After about an hour, Liwam, who asked to be identified by her middle name because her job doesn’t allow her to speak to the media, went to the site of the RES Kids Paradise airstrike. The daycare center near her home was closed in the summer, she said, but the playground filled up every day with kids making noise about its colorful playsets. What Liwam said she found medical workers loading injured children into ambulances. Weeping women looking for their own children. Blood everywhere.
One of the images she says can’t get out of her head is that of two children killed in the strike, their bodies charred.
“For the siege and blockade, why should we die in front of everyone?” she said. ‘ “Our national government tells us either die or accept… Is our life of no interest to the government?”
Tewelde Legesse, a popular entertainment reporter from Tigray who fled to a neighboring country after war broke out, was sitting with friends when he received a message on WhatsApp that there had been an airstrike near his hometown. Legesse opened a local news channel on YouTube and saw his cousin with her head covered in blood. She told the local TV station that she could not find her children.

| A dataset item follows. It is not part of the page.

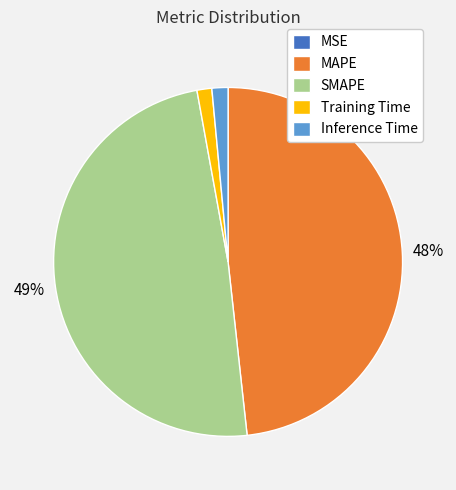

To the nearest percent, what percentage of the pie is Inference Time?

1%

He really wanted to call her, but couldn’t. There was no way to get through.
As he watched the aftermath of the air raid, he found himself wondering why it felt like so little of the world was paying attention. This concern has also been echoed in recent weeks by the head of the World Health Organization, who recently described the war as “the world’s worst disaster” and slammed Western leaders for their silence.
Legesse said he appreciated the attention being given to the war in Ukraine, but it still made him ask, “Why not for Tigray?”
In Mekelle, Liwam said her 7-year-old often asked her not to come home for fear of being killed on the mile-long journey back from the office. Her 11-year-old tells her that Tigray has no choice but to win the war because they have already suffered so much. Your 16-year-old is wondering when he will be able to go back to school.
This week, a few days after the kindergarten strike, Liwam and her husband were woken up at dawn by three loud bangs. She realized that another airstrike had just been carried out.